Chico conseguiu tirar uma fotografia ampla e complexa da vida de um trabalhador da construção civil, que representou a situação de milhões de outros trabalhadores pelo Brasil.
Era 1971. O Brasil vivia sob o regime militar mais duro da sua história, logo após o AI-5. A censura derrubava músicas, poemas e peças de teatro. Foi nesse clima sufocante que Chico Buarque lançou “Construção” e conseguiu dizer tudo o que não podia ser dito de uma maneira genial.

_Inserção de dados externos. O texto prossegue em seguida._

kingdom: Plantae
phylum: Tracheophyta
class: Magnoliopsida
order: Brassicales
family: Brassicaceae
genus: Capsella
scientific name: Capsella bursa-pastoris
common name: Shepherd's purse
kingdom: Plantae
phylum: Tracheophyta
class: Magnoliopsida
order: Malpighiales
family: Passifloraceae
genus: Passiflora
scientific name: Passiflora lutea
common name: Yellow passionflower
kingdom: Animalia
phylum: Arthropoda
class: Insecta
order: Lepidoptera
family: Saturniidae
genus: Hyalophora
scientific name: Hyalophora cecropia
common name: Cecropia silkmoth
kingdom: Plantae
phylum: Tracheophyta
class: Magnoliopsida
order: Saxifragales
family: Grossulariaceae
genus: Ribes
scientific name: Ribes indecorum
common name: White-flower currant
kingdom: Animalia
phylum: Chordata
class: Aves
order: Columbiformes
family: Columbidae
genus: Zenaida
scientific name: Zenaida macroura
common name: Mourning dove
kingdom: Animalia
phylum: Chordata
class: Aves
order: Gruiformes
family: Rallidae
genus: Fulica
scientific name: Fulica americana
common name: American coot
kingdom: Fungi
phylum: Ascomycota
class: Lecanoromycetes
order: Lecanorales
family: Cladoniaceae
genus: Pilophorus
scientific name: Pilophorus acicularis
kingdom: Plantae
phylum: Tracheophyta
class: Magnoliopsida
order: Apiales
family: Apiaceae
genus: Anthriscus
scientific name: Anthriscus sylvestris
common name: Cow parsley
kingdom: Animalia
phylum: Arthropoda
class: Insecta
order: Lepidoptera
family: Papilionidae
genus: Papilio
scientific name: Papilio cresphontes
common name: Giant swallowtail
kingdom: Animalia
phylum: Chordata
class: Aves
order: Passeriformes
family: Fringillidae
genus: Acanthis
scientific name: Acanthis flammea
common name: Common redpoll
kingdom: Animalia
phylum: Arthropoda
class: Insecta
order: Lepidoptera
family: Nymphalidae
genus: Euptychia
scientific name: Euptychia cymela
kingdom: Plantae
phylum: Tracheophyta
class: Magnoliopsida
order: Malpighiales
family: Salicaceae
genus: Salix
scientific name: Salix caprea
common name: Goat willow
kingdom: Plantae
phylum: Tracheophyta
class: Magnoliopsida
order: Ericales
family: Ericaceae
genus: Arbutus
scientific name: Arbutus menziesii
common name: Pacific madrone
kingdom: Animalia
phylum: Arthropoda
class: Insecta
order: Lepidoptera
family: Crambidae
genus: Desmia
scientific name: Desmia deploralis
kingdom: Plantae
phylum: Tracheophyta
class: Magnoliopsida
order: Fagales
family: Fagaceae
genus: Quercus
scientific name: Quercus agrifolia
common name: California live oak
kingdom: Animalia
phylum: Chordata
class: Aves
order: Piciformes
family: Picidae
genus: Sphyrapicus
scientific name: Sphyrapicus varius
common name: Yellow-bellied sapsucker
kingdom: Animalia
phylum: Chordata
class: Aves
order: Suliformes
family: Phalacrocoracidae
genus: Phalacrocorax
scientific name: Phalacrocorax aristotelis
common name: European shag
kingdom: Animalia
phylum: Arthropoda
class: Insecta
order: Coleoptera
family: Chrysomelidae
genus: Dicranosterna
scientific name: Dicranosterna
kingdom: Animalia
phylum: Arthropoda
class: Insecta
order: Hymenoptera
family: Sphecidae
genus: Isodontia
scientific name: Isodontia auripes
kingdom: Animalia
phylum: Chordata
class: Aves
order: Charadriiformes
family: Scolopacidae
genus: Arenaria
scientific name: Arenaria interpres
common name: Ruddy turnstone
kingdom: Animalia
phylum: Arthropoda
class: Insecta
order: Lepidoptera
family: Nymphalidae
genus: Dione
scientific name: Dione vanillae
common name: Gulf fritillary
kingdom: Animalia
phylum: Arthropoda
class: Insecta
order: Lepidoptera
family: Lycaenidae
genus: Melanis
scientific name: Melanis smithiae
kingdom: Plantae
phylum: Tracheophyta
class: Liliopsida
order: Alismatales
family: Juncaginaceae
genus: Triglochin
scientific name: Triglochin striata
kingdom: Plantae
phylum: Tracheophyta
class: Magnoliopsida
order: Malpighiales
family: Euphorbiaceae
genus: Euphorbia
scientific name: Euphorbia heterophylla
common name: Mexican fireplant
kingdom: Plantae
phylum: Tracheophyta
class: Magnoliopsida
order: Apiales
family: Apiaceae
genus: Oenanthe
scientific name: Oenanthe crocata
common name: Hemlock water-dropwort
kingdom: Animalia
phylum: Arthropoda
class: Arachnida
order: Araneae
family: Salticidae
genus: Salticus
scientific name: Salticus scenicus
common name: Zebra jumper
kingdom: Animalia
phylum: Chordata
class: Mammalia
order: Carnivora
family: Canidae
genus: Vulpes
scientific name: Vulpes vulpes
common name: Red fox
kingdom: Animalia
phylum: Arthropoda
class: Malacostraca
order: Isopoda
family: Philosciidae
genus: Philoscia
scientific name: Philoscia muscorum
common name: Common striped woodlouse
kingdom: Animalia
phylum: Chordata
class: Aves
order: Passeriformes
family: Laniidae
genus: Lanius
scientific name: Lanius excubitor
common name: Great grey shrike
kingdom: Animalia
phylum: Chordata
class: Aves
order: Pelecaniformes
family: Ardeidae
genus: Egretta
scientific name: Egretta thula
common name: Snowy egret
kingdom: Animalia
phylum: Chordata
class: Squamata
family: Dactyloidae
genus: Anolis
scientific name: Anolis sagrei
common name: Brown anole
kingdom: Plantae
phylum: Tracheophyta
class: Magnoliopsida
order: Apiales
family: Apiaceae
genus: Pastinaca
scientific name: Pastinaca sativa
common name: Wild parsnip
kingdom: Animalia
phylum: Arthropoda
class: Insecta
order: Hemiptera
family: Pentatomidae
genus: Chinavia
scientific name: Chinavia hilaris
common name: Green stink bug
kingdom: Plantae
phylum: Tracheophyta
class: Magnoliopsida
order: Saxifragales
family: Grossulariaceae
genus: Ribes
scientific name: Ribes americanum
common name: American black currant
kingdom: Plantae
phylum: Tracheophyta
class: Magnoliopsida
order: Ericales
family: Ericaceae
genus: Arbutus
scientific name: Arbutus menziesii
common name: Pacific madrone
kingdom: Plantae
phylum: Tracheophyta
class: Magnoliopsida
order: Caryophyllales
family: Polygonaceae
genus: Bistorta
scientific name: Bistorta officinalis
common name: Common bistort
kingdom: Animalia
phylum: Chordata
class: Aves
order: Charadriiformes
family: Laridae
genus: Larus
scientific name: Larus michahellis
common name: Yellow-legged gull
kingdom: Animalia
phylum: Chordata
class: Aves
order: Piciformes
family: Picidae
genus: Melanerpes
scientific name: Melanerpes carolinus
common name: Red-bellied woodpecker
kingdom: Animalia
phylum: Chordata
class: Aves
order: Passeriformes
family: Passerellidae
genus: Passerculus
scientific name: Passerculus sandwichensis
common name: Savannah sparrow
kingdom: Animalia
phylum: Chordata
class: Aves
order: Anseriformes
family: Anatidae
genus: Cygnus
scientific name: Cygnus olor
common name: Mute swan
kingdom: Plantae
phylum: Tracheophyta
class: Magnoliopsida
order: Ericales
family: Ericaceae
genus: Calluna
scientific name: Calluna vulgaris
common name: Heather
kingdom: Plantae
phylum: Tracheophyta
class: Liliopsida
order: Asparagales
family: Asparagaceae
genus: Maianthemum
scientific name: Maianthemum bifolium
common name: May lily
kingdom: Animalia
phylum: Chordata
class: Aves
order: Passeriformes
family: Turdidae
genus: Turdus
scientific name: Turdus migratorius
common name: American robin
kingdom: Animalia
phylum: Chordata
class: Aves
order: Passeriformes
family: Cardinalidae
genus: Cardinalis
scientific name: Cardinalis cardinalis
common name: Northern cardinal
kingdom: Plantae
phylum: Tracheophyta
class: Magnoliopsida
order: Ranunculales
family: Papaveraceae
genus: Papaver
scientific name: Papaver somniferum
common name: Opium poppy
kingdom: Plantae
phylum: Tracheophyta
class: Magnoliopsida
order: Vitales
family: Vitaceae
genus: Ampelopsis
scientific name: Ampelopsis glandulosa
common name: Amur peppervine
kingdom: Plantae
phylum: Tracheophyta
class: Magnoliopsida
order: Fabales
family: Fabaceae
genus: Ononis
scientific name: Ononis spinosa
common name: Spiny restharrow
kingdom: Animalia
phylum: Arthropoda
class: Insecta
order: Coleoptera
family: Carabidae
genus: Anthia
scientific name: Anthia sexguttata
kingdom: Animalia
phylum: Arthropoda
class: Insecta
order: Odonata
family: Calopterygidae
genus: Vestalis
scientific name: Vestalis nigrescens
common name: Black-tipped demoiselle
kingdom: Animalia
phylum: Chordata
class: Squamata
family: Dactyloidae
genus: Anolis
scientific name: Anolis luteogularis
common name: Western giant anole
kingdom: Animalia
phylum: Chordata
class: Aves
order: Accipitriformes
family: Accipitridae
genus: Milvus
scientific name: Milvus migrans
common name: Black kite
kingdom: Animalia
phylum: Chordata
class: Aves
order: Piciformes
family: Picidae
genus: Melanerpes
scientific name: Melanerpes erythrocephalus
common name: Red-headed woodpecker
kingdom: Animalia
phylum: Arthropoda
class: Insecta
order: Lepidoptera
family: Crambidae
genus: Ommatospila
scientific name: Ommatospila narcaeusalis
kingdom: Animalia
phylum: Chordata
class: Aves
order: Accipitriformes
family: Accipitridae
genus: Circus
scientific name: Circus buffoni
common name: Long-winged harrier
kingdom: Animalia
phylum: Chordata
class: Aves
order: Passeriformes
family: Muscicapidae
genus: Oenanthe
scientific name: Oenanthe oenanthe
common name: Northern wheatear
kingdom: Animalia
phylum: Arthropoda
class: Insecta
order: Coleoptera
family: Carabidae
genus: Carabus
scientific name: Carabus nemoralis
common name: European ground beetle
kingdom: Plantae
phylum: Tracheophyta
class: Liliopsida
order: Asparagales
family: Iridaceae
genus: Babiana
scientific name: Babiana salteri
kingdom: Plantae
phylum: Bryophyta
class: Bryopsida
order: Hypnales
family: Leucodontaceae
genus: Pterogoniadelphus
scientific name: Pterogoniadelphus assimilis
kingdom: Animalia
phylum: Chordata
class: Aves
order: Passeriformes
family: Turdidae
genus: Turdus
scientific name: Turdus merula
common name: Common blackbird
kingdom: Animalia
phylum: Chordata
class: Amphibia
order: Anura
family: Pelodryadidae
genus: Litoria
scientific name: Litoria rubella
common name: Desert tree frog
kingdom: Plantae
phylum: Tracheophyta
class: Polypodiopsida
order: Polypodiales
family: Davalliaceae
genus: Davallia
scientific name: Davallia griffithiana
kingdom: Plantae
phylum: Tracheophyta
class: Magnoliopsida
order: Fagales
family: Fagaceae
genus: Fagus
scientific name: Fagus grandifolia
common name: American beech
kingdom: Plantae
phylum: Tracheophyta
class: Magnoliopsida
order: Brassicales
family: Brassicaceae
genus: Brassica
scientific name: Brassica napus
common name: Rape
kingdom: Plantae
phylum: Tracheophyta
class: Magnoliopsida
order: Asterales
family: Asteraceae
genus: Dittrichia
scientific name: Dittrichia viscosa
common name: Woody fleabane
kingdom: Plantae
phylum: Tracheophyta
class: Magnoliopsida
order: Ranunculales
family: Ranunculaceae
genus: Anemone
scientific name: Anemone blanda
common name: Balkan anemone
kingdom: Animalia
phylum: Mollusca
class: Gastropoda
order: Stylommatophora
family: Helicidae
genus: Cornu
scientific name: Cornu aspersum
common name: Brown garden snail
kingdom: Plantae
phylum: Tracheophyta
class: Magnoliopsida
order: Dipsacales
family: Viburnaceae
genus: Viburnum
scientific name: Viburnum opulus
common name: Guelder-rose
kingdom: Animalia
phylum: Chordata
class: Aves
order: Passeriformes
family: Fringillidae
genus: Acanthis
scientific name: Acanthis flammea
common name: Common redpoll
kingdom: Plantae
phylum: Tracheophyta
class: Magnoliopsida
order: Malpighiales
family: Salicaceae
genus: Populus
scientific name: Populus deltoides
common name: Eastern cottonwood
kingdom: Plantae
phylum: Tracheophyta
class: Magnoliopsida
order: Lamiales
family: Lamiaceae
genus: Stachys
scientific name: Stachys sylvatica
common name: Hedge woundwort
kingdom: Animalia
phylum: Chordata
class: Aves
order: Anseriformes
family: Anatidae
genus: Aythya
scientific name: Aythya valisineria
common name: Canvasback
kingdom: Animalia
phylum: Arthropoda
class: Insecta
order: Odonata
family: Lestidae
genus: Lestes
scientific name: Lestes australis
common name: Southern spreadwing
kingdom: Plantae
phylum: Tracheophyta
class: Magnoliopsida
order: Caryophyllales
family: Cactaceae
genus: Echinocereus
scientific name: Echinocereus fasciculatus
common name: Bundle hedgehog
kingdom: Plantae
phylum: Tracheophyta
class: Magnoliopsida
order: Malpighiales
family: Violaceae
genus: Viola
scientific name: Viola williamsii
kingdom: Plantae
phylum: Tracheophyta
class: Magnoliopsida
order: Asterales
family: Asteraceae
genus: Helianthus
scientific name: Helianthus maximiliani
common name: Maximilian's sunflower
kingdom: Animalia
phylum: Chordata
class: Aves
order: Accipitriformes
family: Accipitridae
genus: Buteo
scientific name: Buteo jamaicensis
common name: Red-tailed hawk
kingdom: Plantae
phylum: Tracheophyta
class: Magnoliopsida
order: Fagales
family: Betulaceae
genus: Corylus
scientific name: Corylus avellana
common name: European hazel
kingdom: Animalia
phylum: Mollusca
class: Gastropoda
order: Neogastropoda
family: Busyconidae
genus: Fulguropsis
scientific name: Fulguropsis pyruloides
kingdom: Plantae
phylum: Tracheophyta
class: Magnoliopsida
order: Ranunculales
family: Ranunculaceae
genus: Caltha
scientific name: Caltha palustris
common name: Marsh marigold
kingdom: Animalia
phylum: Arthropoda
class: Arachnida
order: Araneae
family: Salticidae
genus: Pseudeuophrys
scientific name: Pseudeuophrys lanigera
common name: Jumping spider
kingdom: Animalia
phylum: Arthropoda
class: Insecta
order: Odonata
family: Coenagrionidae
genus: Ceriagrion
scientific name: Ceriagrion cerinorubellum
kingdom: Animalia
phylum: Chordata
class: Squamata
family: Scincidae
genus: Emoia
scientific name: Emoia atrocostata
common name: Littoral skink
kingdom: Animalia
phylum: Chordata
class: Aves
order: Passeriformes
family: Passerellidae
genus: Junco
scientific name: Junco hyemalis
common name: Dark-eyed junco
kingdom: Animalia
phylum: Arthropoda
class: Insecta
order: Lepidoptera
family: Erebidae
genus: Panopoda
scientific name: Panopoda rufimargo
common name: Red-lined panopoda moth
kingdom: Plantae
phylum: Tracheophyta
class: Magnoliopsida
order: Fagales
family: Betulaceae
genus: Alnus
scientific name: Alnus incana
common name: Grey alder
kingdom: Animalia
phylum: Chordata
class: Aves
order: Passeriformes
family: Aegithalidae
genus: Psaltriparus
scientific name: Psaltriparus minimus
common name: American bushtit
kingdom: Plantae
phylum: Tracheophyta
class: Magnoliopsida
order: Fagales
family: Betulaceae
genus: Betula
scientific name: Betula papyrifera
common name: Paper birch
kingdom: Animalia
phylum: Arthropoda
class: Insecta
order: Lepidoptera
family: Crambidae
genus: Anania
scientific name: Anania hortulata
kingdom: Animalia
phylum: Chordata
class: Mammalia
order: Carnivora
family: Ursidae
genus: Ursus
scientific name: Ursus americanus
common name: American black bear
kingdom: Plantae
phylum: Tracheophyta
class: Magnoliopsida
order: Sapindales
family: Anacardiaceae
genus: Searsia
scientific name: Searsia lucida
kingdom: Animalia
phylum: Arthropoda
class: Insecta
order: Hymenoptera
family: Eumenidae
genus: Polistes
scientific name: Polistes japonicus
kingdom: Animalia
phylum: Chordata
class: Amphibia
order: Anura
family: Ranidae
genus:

A música é dividida em três blocos, cada um com 12 versos. Todos os versos são alexandrinos, com 12 sílabas poéticas:
Amou daquela vez como se fosse a última
Beijou sua mulher como se fosse a última
E cada filho seu como se fosse o único
E atravessou a rua com seu passo tímido
Cada bloco termina com palavras proparoxítonas, com acento na antepenúltima sílaba: última, único, tímido. Chico Buarque usou essa estrutura complexa para criar uma poderosa crítica social.
A letra narra o último dia de vida de um trabalhador da construção civil. A repetição e a substituição das palavras ao longo da letra criam novas situações, o que reforça cada vez mais a desumanização do trabalhador. O pedreiro não tem nome, não tem rosto, ele é apenas mais um corpo descartável numa engrenagem que não para. E, apesar de toda essa crítica, a complexidade da narrativa conseguiu driblar a censura em pleno 1971.
A melodia de “Construção” é caracterizada por uma natureza repetitiva e circular, feita para refletir a monotonia do trabalho na construção civil. A cadência da melodia simula o ritmo do trabalho do pedreiro: constante, pesado, invisível.
“Construção” não é só uma obra-prima, é um monumento à vida de milhões de brasileiros que erguem cidades com as próprias mãos e ainda assim seguem sendo tratados como invisíveis.
Chico transformou a história de um homem sem nome em um grito que dura mais de 50 anos, que, infelizmente, ainda ecoa com muita pertinência nos dias de hoje.